__Task to carry out__. Would you please set down the data again exactly as given, excluding the pictures?

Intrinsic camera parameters

== == ==

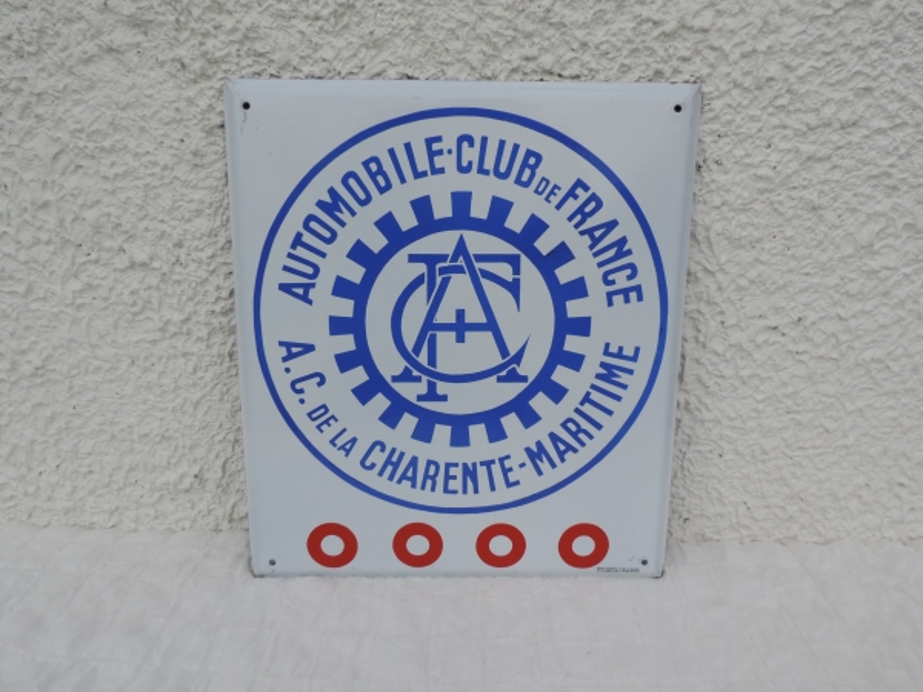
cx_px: 462
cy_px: 346
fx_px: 747
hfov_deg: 63.4
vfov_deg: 49.7
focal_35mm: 28
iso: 80
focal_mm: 4.9
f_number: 3.1
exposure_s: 1/400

== == ==

__Problem solution__.
cx_px: 462
cy_px: 346
fx_px: 747
hfov_deg: 63.4
vfov_deg: 49.7
focal_35mm: 28
iso: 80
focal_mm: 4.9
f_number: 3.1
exposure_s: 1/400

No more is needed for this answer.